Substantial U.S. forces were sent to Somalia as short term reinforcements, but all American forces were ultimately withdrawn from the country by the end of March 1994. Clinton firmly defended American policy in Somalia but admitted that it had been a mistake for American forces to be drawn into the decision "to personalize the conflict" to Aidid. He later reappointted the former U.S. Special Envoy for Somalia Robert B. Oakley to signal the administrations return to focusing on political reconciliation. The stand down order given to U.S. forces in Somalia led other UNOSOM II contingents to effectively avoid any confrontation with the SNA. This led to the majority of UNOSOM patrols in Mogadishu to cease and numerous checkpoints in SNA controlled territory to be abandoned.

On 9 October 1993, Special Envoy Robert B. Oakley arrived in Mogadishu to obtain the release of captured troops and to consolidate a ceasefire with the Somali National Alliance. Oakley and General Anthony Zinni engaged in direct negotiations with representatives of the SNA. It was made clear that the manhunt was over, but that no conditions put forward by the SNA would be accepted for the release of prisoners of war. On 14 October, Aidid announced in a brief appearance on CNN the release of Black Hawk pilot Michael Durant.

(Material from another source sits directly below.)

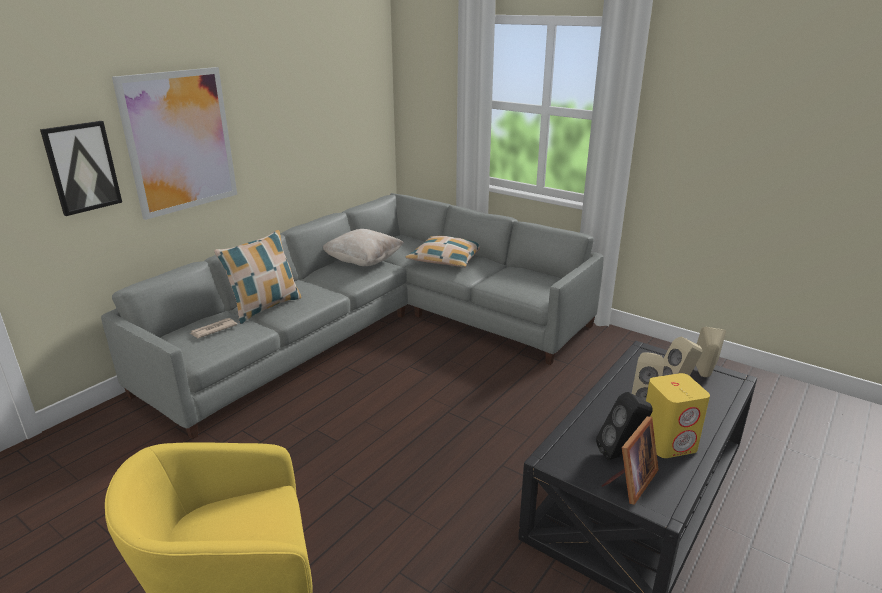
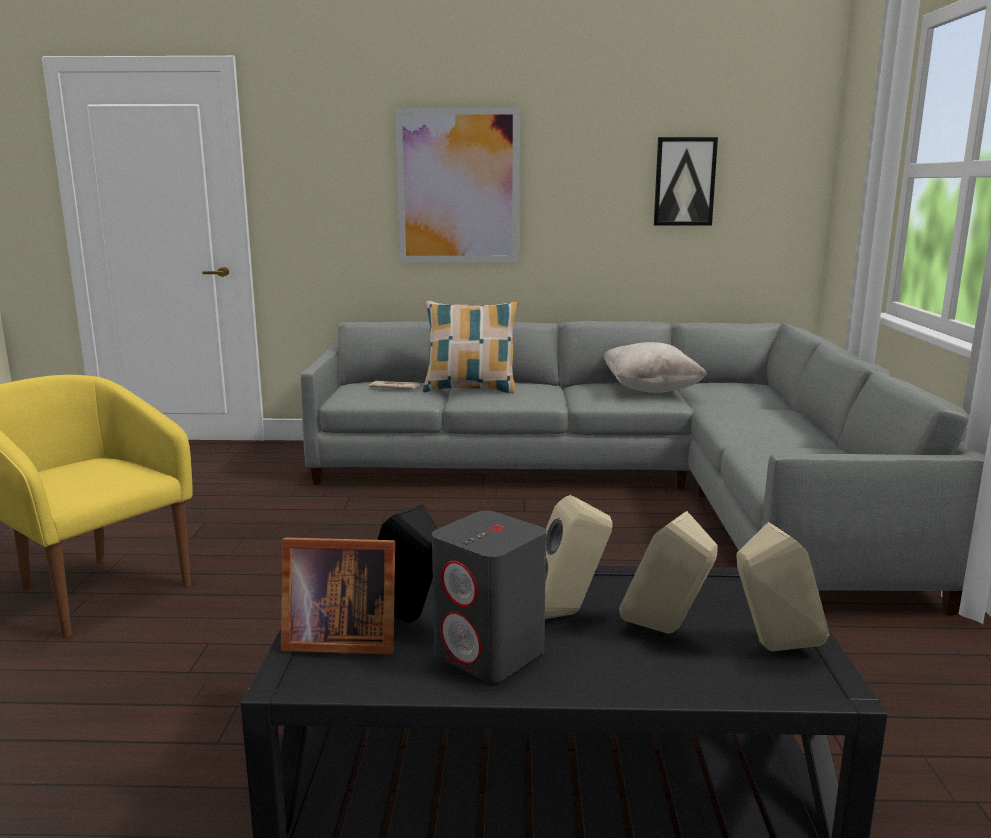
camera: 55 degrees right, 10 degrees down
picture [40,121,122,216] -> picture moved to [654,137,718,226]
pillow [406,236,480,267] -> none
yellow speaker [646,373,710,458] -> grey speaker [432,511,546,683]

Three months later all SNA prisoners in U.N. custody were released including Aidid's lieutenants Omar Salad Elmi and Mohamed Hassan Awale, who had been the targets of the 3 October raid. It was unknown at the time, but revealed later on that Osama bin Laden and Al Qaeda had a hand in training and equipping the Somali militiamen who inflicted the worst day of casualties in the history of U.S. Special Operations Forces since the Vietnam War.

==Legacy==
US Secretary of Defense Les Aspin resigned his post late in 1993. He was specifically blamed for denying the US Army permission to have its own armor units in place in Somalia, units which might have been able to break through to the trapped soldiers earlier in the battle. US political leaders had, at the time, felt the presence of tanks would taint the peacekeeping image of the mission.

Clinton expressed surprise that the Battle of Mogadishu had even occurred, and later claimed that he had decided on a diplomatic solution before the incident. Despite his apparent reservations there had been no direct orders previously given to TF Ranger to halt operations against the SNA.

The Somali National Alliance viewed the Battle of Mogadishu as a victory against the United States and UNOSOM II. The victory ensured the pullout of US and UN forces and the end to the humanitarian aid which had rescued the country from famine. Osama bin Laden, who was living in Sudan at the time, cited this operation, in particular the US withdrawal, as an example of American weakness and vulnerability to attack.

Reluctance to commit large numbers of U.S. troops to Somalia after the battle led the CIA to use warlords as proxies against the Islamic Courts Union in the 2000s. It also drove U.S. support for the subsequent Ethiopian invasion, which marked the first deployment of American special forces since 1993.